My son had been saving up for Lego Batman 2, the latest in the Lego videogame series, and was working out whether he’d have enough money when the game lunches in June. A few calculations later and he looked downcast — it was going to take a lot longer to reach the $39.99 price tag.
I suggested he looked around for something else closer to his pocket-money finances. A few minutes later he had discovered the first Lego Batman game on Amazon for $8.97. Not only was it cheaper but he already had enough money to buy it.
As I mentioned previously the earlier Lego games also have the advantage of a multi-player mode if you have two carts. After a few negotiations with his brother and me we decided to pool our resources and buy two copies of Lego Batman.
It’s the best thing we’ve done in a long time.

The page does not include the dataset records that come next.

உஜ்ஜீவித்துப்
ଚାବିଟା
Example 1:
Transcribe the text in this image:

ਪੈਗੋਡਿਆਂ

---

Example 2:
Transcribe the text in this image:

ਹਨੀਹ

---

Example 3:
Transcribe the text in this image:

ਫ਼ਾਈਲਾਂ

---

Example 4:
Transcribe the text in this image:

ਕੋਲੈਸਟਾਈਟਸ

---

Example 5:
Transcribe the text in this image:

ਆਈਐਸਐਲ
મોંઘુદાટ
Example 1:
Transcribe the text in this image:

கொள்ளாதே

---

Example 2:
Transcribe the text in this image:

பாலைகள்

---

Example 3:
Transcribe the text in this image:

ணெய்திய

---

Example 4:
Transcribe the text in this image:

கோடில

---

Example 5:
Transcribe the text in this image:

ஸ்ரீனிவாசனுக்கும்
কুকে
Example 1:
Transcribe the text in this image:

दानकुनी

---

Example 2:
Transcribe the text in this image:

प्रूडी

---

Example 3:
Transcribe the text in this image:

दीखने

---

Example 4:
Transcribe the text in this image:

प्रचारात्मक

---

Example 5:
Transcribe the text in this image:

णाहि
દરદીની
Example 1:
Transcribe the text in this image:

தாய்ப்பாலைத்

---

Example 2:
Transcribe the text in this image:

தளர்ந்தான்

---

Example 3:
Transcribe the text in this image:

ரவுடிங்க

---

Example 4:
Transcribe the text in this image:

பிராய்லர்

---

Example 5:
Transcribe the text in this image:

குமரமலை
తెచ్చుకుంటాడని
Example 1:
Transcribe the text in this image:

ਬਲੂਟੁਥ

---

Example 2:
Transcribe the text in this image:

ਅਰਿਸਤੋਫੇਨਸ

Not only has the novelty of Lego Batman 2 dropped from their radar but they the boys have spent ages playing together cooperatively.

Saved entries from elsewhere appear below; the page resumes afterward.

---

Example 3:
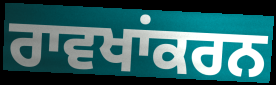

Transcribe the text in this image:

ਰਾਵਖਾਂਕਰਨ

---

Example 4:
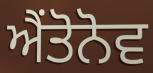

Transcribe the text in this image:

ਐਂਤੋਨੋਵ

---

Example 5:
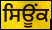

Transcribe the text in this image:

ਸਿਊਂਕ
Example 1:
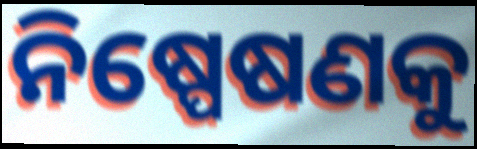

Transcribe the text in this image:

ନିଷ୍ପେଷଣକୁ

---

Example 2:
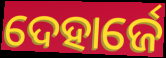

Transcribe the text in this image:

ଦେହାର୍ଜେ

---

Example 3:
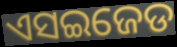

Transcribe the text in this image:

ଏସଇଜେଡ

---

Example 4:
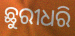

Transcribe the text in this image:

ଛୁରୀଧରି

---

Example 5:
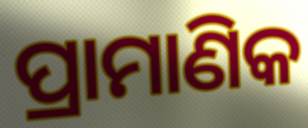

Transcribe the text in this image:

ପ୍ରାମାଣିକ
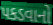
પકડવાનો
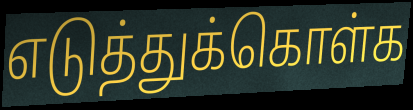
எடுத்துக்கொள்க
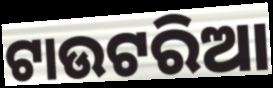
ଟାଉଟରିଆ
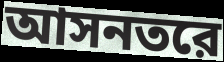
আসনতরে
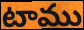
టాము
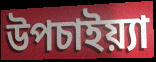
উপচাইয়্যা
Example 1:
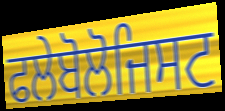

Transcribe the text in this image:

ਫਲੇਬੋਲੋਜਿਸਟ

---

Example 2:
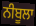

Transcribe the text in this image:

ਨੀਬੂਲਾ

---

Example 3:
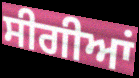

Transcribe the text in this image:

ਸੀਗੀਆਂ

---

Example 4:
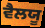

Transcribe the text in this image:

ਵੈਲਯੂ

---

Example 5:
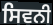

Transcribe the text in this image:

ਸਿਵਨੀ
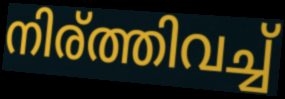
നിര്ത്തിവച്ച്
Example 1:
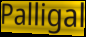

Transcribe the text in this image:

Palligal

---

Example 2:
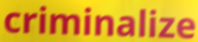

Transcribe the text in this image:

criminalize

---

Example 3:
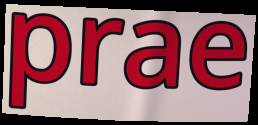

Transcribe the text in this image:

prae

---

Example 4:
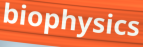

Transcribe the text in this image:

biophysics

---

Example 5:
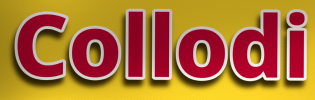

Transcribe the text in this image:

Collodi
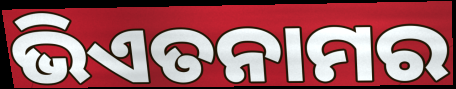
ଭିଏତନାମର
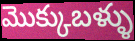
మొక్కుబళ్ళు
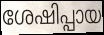
ശേഷിപ്പായ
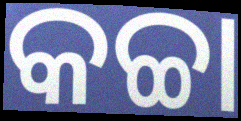
କଚ୍ଚା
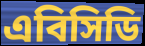
এবিসিডি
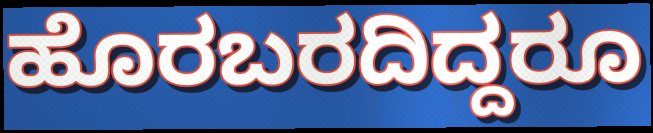
ಹೊರಬರದಿದ್ದರೂ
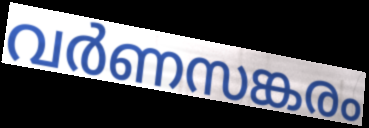
വർണസങ്കരം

They each sit on their bed with a DS in hand. To start a cooperative game they go to the central Bat computer to link up. From there they both exist in each other’s game. What I wasn’t expecting though was that they could both progress their characters and earn money as they played. Map changes are synced to ensure they are in the same place but apart from that they can free-roam around.
Because they each have their own screen (two screens actually) there is none of the compromise that the console cooperative modes have from their split-screen approach. Whereas it can get a bit confusing playing those versions, the DS game was much more straightforward — even for our youngest.
One frustration was that if either player closes the DS lid to pause, the link between them is broken. There is no way to re-establish the link without restarting the current level. My boys usually decided to play on separately to finish the level and then go back to the Bat cave after that to re-link their consoles. It would also be good if you could play cooperatively over the Internet rather than locally. My kids have friends and family elsewhere who they would love to play with, but that’s not an option that’s catered for.
It’s great to hear them play together, talking to each other about what they need to do next. Whereas they are usually quietly absorbed by other DS games, this cooperative play really brings them out of themselves. It’s also proved to be an excellent way to pass the time on car and train journeys as well.